任务:
1 > 根据正文，网页版 Twitter 需要用到的两个 cookie 分别是什么？
2 > 请把正文中从"const sendLoginRequest = async"开始、一直到"body: JSON.stringify(body)"为止的这一段原样抄下来。

正文:
● ● ● ●

Blog

细说 Twitter 的登录流程

2024-02-09

#Twitter
#水

众所周知 Twitter 官方的客户端有三种常见的鉴权方式:guest_token、cookie 以及 OAuth token

Guest token

在登录前,除了少数不需要鉴权的接口(比如部分来自 Embedded Components 的接口),所有的接口请求都需要通过 guest_token 鉴权,获取 guest_token 也很简单,只需要使用 Bearer token 作为 Authorization 发请求即可,参考我早年的文章即可

下面是一些烂大街的情报:

  • guest_token 是跟 Bearer token 绑定的,不能随意更换 bearer token
  • 每个 IP 每 30 分钟能获取到的 guest_token 总量是 2000 个,这个数量与 bearer token 无关

网页版 Twitter 需要用到的凭证只有两个 cookie

  • auth_token
  • ct0

网页端的 Bearer token 如下,另外多说一句,经过我的调查,这个 token 已经没有任何无需登录访问时间线的权限(指定的无敏感标记的单条推文除外),所以在源码看到这个 TnA 结尾的 token 就可以知道项目要不就是需要登录要不已经失效了:

Bearer AAAAAAAAAAAAAAAAAAAAANRILgAAAAAAnNwIzUejRCOuH5E6I8xnZz4puTs%3D1Zv7ttfk8LF81IUq16cHjhLTvJu4FA33AGWWjCpTnA

获取 guest_token 略过,我们直入正题,来研究每一个可能遇到的 subtask

请求方法

我封装了一个方法用于发送向相关接口发送请求,这个方法同时适用于 cookie 和 oauth

const sendLoginRequest = async (bearer_token, guest_token, cookie = {}, headers = {}, query = new URLSearchParams({}), body = {}) => fetch(`https://api.twitter.com/1.1/onboarding/task.json${query.size > 0 ? `?${query.toString()}` : ''}`, {
    method: "POST",
    headers: {
        'content-type': 'application/json',
        authorization: bearer_token,
        'x-guest-token': guest_token,
        cookie: Object.entries(cookie).map(([key, value]) => `${key}=${value}`).join('; '),
        ...headers
    },
    body: JSON.stringify(body)

● ● ● ●

所给条目:

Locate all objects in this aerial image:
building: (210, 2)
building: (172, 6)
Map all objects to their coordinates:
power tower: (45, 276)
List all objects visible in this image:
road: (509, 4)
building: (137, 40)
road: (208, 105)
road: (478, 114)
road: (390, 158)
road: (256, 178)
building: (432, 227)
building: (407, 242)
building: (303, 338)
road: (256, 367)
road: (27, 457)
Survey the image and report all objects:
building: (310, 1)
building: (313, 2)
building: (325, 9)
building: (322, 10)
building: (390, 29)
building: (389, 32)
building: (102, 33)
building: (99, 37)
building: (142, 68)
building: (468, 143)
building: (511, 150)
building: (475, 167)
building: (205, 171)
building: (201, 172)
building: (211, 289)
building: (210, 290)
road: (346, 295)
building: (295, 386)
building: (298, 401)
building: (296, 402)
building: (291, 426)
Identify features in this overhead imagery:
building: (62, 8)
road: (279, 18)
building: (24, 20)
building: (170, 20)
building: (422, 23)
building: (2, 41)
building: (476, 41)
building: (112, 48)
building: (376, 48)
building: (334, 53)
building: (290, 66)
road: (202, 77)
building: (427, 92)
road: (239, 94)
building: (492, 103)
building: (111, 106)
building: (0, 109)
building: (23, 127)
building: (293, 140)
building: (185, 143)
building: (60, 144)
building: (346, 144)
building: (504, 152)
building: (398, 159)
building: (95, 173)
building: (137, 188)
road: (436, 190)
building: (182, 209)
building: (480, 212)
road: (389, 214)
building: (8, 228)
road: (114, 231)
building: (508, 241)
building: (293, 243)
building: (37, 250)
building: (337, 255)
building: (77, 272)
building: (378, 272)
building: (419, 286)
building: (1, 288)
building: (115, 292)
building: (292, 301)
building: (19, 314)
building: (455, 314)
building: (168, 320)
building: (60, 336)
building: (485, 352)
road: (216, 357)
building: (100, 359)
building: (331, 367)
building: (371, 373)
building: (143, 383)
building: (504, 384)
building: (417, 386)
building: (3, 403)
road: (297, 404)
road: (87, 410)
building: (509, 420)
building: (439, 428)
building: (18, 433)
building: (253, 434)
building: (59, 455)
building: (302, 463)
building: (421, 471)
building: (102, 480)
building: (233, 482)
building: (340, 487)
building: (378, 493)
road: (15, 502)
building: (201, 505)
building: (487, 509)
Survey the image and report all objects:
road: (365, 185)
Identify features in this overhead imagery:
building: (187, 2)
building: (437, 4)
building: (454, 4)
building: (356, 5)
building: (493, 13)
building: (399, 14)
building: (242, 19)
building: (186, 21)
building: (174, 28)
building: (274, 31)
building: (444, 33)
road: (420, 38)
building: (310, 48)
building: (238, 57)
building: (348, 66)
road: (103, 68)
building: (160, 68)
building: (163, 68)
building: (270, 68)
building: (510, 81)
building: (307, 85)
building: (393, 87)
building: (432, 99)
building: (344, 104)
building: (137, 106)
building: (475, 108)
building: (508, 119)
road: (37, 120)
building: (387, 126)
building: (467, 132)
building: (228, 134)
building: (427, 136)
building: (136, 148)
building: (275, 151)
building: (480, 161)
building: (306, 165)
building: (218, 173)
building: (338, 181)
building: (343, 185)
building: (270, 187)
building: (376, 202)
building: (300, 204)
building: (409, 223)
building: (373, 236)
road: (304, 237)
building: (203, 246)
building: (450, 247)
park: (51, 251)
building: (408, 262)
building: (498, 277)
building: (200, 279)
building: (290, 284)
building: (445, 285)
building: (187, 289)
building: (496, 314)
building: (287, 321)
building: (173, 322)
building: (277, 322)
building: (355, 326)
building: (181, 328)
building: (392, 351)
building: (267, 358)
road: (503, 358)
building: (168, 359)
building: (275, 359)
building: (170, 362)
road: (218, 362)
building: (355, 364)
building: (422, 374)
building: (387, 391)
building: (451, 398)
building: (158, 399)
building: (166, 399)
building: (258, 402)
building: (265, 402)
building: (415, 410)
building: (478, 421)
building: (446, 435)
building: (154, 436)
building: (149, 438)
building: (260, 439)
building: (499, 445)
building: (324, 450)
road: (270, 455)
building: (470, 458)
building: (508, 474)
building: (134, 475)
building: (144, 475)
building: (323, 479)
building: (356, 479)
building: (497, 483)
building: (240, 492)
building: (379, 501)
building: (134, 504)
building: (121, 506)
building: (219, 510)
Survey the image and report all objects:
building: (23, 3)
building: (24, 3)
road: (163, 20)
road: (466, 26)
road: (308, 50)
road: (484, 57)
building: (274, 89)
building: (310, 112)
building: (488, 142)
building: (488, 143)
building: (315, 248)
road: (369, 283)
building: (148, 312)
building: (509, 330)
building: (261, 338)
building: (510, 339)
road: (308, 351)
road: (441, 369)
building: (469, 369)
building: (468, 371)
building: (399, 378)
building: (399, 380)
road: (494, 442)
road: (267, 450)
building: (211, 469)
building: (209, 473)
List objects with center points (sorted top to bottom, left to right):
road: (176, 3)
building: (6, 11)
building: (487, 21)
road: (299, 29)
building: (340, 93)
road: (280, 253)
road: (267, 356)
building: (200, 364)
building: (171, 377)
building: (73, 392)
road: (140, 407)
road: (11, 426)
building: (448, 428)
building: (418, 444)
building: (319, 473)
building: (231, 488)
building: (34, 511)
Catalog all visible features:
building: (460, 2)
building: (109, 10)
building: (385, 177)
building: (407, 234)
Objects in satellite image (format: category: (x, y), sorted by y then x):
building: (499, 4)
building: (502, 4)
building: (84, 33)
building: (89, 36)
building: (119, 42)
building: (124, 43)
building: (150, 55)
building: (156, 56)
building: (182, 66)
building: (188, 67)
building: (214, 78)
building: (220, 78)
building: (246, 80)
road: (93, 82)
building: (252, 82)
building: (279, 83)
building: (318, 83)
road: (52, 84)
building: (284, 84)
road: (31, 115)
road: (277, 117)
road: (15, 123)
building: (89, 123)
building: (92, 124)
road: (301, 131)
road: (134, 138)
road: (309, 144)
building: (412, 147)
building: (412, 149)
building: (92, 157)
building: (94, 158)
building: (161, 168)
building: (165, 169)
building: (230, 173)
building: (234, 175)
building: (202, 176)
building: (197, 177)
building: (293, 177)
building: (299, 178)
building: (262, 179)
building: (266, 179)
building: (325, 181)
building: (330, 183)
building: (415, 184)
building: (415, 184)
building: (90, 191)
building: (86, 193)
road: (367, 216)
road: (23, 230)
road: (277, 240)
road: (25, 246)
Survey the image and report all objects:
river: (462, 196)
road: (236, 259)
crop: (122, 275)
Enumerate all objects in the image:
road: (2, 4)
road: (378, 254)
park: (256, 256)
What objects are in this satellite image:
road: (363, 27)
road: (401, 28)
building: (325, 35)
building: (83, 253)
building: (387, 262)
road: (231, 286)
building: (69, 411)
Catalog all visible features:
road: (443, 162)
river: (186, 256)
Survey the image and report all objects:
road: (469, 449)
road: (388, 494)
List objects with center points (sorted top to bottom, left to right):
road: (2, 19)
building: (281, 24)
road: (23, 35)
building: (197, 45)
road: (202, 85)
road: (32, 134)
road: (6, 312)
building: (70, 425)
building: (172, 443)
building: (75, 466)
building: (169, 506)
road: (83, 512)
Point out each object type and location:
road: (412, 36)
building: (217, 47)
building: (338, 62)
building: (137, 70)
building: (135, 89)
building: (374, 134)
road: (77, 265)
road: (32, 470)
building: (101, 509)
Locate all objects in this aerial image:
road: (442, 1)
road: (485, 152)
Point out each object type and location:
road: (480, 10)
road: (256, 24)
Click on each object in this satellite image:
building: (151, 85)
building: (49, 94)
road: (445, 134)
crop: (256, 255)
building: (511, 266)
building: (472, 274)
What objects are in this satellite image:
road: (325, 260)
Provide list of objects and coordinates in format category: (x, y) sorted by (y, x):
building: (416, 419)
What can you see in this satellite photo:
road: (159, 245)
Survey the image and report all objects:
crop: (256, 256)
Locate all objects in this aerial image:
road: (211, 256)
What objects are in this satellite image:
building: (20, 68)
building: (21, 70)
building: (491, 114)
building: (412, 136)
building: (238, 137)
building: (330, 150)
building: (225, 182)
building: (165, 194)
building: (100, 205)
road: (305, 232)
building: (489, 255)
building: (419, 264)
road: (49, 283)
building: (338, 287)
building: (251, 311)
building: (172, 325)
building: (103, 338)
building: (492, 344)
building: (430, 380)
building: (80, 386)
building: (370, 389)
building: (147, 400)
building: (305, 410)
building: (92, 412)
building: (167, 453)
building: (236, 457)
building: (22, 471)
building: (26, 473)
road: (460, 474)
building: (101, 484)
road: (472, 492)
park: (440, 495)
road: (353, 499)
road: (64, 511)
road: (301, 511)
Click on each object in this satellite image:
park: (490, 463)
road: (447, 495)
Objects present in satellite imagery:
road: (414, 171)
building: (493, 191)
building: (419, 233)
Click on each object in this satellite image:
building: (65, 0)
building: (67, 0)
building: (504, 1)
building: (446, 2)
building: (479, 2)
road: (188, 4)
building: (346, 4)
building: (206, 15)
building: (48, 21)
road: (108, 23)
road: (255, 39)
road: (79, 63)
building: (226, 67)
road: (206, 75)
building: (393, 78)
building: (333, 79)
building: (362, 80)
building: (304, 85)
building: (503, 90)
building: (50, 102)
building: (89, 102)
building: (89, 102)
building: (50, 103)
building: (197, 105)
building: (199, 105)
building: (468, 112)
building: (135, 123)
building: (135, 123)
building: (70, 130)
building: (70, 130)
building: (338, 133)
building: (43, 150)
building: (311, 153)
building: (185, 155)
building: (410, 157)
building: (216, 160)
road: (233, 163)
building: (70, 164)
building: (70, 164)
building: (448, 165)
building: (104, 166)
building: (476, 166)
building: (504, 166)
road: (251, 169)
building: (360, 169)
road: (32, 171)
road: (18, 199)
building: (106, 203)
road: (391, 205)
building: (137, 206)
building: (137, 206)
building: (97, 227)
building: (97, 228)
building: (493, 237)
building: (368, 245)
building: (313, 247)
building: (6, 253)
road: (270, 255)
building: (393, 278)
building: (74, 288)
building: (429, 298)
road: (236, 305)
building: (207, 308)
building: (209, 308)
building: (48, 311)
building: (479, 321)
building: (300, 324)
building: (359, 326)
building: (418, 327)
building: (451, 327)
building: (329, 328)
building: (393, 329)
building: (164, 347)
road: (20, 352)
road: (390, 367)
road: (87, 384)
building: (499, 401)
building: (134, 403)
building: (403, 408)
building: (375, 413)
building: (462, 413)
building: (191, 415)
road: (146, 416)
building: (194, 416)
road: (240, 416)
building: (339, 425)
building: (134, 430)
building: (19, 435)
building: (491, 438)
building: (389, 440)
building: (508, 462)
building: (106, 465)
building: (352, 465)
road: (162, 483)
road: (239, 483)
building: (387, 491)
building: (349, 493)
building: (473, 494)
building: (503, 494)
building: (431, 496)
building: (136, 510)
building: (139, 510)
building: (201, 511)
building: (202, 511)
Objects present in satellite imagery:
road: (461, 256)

● ● ● ●

逐题解答:
1 > auth_token 和 ct0。

2 >
const sendLoginRequest = async (bearer_token, guest_token, cookie = {}, headers = {}, query = new URLSearchParams({}), body = {}) => fetch(`https://api.twitter.com/1.1/onboarding/task.json${query.size > 0 ? `?${query.toString()}` : ''}`, {
    method: "POST",
    headers: {
        'content-type': 'application/json',
        authorization: bearer_token,
        'x-guest-token': guest_token,
        cookie: Object.entries(cookie).map(([key, value]) => `${key}=${value}`).join('; '),
        ...headers
    },
    body: JSON.stringify(body)